RSF invite les États membres du Conseil des droits de l’Homme à voter ce rapport, qui peut et doit être un premier pas vers la mise en place de mécanismes internationaux et régionaux contraignants. Pour la première fois, la communauté internationale se saisit de la problématique de la surveillance d’Internet. RSF accueille avec d’autant plus d’espoir une telle initiative que l’organisation s’est saisie de ce thème depuis près de dix ans (lire à ce sujet la note de RSF "
entreprises et droits de l'homme" - anglais - ). RSF a effectivement dénoncé à plusieurs reprises les agissements des États et entreprises en matière de surveillance des populations, notamment lors de la publication de son
rapport spécial surveillance du 12 mars 2013 (journée mondiale contre la cyber-censure).
Ce rapport souligne qu’aucun État n’échappe actuellement aux dérives sécuritaires liées à ce type de surveillance. Frank LaRue montre que l’utilisation d'outils technologiques permettant d’espionner les citoyens n’est pas l’apanage des États autoritaires. Il évoque notamment les lois sur le terrorisme, la sécurité nationale ou la lutte contre la grande criminalité, en vigueur dans bon nombre de démocraties, qui autorisent la cyber-surveillance et pistent des “cibles vulnérables”, parmi lesquelles les journalistes. (Paragraphe 52 : "

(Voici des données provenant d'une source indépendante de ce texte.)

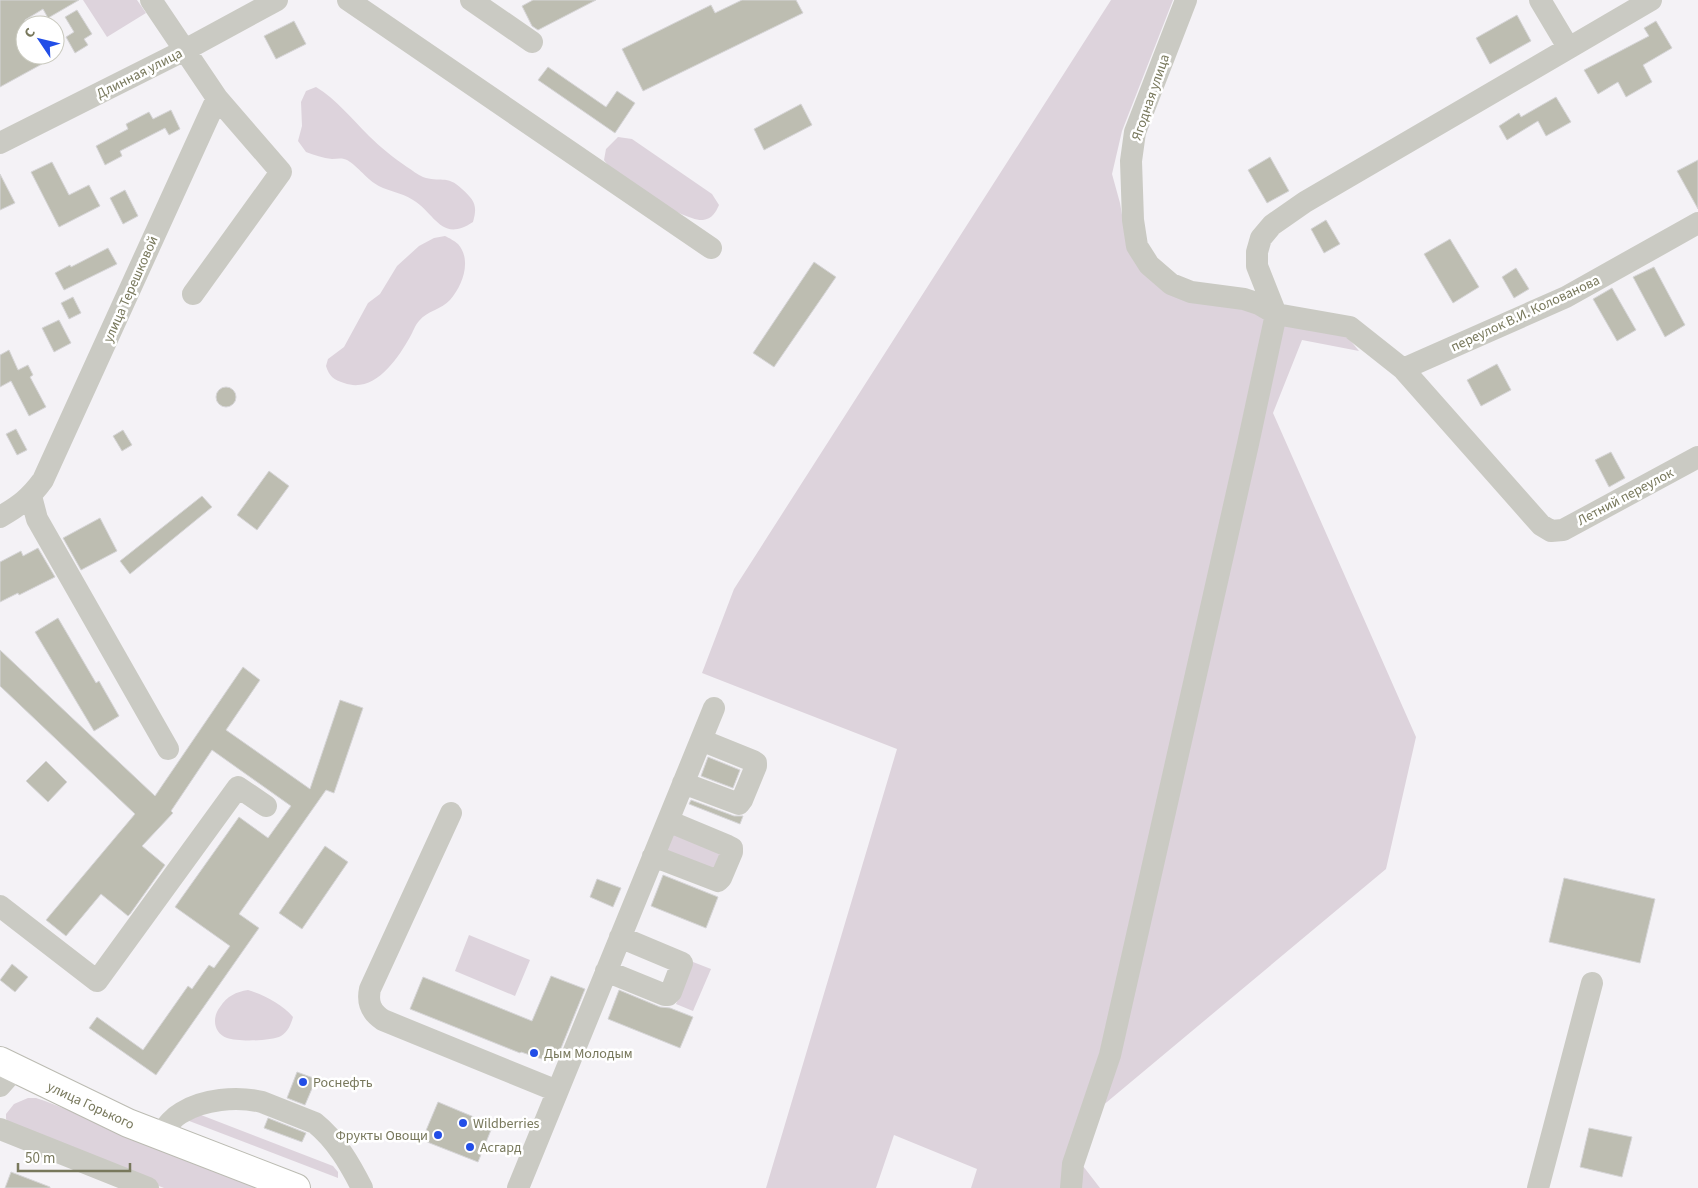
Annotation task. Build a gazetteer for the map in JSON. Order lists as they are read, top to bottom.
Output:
{
  "streets": {
    "main road": ["улица Горького"],
    "street": [
      "Длинная улица",
      "Ягодная улица",
      "улица Терешковой",
      "переулок В.И. Колованова",
      "Летний переулок"
    ]
  },
  "crossings": [
    ["Ягодная улица", "переулок В.И. Колованова"],
    ["Ягодная улица", "Летний переулок"]
  ],
  "places": [
    "Дым Молодым",
    "Роснефть",
    "Wildberries",
    "Фрукты Овощи",
    "Асгард"
  ],
  "scale_bar": "50 m",
  "north": "top left"
}
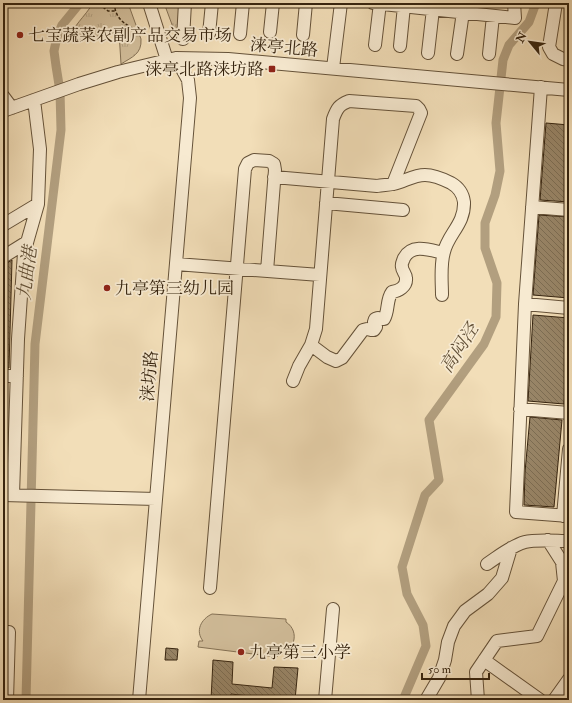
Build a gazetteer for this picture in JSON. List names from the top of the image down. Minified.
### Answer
{"streets":{"street":["涞亭北路","涞坊路"]},"crossings":[["涞亭北路","涞坊路"]],"water":["九曲港","高闷泾"],"places":{"other":["七宝蔬菜农副产品交易市场","九亭第三幼儿园","九亭第三小学"],"transit":["涞亭北路涞坊路"]},"scale_bar":"50 m","north":"top left"}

Journalists are also particularly vulnerable to becoming targets of communications surveillance because of their reliance on online communication".)
Le Rapporteur spécial souligne que la “violation des droits humains” que représente la surveillance d’Internet a un impact négatif sur les journalistes (paragraphe 51).
Évoquant l’utilisation des données personnelles et le respect de la vie privée, il estime que dans le cas des journalistes ou de leurs sources, l’effet de la surveillance de leurs communications se révèle désastreux (paragraphes 26 et 52).
Ce document souligne également la nécessité d'
adapter des législations souvent obsolètes (paragraphe 50) et/ou imprécises, de
créer un délit sanctionnant la surveillance illicite et d’instaurer un
contrôle juridictionnel (para 54) de ces pratiques, notamment la collecte et conservation des données personnelles. Il préconise également d'informer et sensibiliser les citoyens et utilisateurs. Comme RSF dans son rapport
spécial surveillance, le Rapporteur spécial prend très au sérieux la menace que représentent les "nouvelles formes de surveillance" (paragraphe 62) telles que les techniques d’intrusion offensives (comme les
trojans) ou l’interception légale.
Reporter sans frontières salue le rappel lancé par
Frank La Rue à la responsabilité des États. Ces derniers ont non seulement l’obligation de respecter les droits mais aussi et surtout de les protéger (paragraphe 76). L’organisation s’accorde, en outre, avec ses recommandations concernant le secteur privé.
"States must take measures to prevent the commercialization of surveillance technologies, paying particular attention to researche, development, trade, export and use of these technologies considering their ability to facilitate systematic human rights violations." (paragraphe 97)
En effet, l’organisation estime que de telles recommandations engagent non seulement les États, mais également leurs acteurs privés (intermédiaires techniques, entreprises du Web, fabricants et exportateurs de matériel de surveillance). RSF a d’ailleurs demandé la
mise en place de sanctions des entreprises compromises dans activités de surveillance nuisibles à la liberté d’informer.
Reporters sans frontières confirme,à cet égard, la tendance observée dans ce rapport par M. La Rue : "
the burden of such policy is transferred to private intermediaries" (paragraphe 46). L’organisation a souvent dénoncé le pouvoir grandissant et les dérives du secteur privé en matière de surveillance.